Does hospital lighting need a re-think?

Hospitals are fast-paced and often stressful environments for those who work there, as well as for patients and visitors. In the current climate, when our incredible medical profession – from the cleaners to the surgeons – are under pressure to perform above and beyond the call of duty, the speed with which they have had to react is quite amazing and our respect and support goes out to them.
The role that lighting plays in these spaces is predominantly functional to service the different spaces – from operating theatres, to wards, to waiting rooms. However, does focusing on the functional mean that other benefits of lighting have been overlooked in the design process?
A design brief for a hospital lighting scheme could be summarised as follows:
It must enable the performance of visual tasks by hospital staff, from examination to night-time observation.
Yet, we would argue that a carefully considered lighting scheme can also enhance the well-being of staff and patients and contribute to an overall ambience of comfort, safety and reassurance for visitors. This is where circadian lighting comes in.
Circadian lighting attempts to replicate the ‘sunrise to sunset’ of our days, moving through the light levels and from a warm spectrum (2700k yellow light) to cool spectrum (6500k blue light) and back again. The light source can mimic the sleep-wake circadian rhythm of the human body, and has been proven to reduce fatigue and depression and enhance sleep and well-being. In a hospital environment, this could ultimately improve the working environment and increase the safety of the staff on the whole.
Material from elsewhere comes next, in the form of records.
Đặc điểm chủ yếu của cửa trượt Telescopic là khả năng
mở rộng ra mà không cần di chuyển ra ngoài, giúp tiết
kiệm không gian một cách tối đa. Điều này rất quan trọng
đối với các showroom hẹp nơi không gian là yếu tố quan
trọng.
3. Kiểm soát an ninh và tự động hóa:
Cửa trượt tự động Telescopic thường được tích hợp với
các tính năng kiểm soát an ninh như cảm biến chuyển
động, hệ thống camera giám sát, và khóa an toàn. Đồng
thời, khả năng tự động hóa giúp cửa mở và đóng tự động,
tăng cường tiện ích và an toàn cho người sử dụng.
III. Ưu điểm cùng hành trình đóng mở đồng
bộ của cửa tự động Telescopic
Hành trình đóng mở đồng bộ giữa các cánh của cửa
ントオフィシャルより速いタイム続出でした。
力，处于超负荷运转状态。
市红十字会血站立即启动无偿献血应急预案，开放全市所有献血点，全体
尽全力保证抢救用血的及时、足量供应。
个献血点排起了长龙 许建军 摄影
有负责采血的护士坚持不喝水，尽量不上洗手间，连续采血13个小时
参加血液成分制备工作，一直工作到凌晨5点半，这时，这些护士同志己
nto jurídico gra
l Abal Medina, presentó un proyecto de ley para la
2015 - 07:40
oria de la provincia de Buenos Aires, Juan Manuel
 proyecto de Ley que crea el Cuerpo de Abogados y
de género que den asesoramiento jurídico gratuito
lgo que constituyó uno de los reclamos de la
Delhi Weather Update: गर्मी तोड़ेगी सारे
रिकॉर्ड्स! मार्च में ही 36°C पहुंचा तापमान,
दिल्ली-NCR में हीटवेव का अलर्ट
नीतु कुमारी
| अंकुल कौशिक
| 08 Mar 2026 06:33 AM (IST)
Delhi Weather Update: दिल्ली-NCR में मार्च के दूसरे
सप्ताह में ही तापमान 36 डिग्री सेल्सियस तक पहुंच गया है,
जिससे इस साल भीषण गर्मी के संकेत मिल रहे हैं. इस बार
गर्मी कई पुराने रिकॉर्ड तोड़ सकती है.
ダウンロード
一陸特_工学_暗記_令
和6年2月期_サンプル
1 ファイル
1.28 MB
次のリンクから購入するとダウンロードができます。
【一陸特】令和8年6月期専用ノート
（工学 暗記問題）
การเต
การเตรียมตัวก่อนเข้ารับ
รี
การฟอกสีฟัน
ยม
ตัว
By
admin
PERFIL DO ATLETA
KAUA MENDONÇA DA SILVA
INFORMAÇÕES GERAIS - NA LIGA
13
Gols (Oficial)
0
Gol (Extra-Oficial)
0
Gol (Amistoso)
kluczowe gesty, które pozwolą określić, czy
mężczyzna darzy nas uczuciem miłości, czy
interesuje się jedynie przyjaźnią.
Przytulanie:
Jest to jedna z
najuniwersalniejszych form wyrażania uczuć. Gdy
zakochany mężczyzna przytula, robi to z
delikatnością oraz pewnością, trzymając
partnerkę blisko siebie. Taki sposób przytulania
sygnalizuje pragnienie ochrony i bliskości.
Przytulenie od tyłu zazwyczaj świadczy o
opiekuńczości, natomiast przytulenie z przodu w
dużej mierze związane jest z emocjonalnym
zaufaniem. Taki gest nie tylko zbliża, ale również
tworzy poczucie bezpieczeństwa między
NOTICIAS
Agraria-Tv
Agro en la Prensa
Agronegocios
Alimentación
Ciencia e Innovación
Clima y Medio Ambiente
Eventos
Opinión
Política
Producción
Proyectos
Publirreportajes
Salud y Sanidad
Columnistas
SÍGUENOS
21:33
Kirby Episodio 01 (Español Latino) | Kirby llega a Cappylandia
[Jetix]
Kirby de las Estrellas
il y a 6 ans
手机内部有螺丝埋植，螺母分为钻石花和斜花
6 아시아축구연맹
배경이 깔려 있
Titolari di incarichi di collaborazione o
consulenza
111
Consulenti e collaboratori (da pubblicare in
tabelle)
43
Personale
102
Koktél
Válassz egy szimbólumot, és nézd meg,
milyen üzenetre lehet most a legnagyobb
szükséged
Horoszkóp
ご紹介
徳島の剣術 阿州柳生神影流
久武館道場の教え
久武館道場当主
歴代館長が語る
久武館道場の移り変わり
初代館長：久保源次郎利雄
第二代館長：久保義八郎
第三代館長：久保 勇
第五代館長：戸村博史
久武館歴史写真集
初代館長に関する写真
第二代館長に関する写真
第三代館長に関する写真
With patients, creating the correct ambience with lighting in a ward can affect the mood and enable critical chemical reactions in the body which increase recovery time, given the right environment. Tunable white LED lighting has the ability to mimic the daily circadian rhythm and there are studies that claim dementia sufferers react well to this style of lighting.
In the same way, providing patients with access to natural daylight has proven to reduce the time patients stay in hospital, having a positive impact on the turnaround of beds. Florence Nightingale famously demanded that new hospitals should be constructed with floor to ceiling windows to allow maximum daylight in and, more importantly, the wards were to face south and the rear north. Nightingale went on to prove that patients with beds that had south-facing windows recovered quicker than others.
Additionally, the ability to control lighting scenes at the push of a button increases convenience for both patients and staff alike. This would be especially true of patients who could control the light in their immediate vicinity directly from their bed. The other benefits to using LED lighting in a healthcare environment includes the reduction in energy consumption of the hospital.
With hospitals under more pressure than ever, arguably the design of these spaces needs to work harder than ever. So we ask the question: should the lighting of these environments be more of a priority going forwards?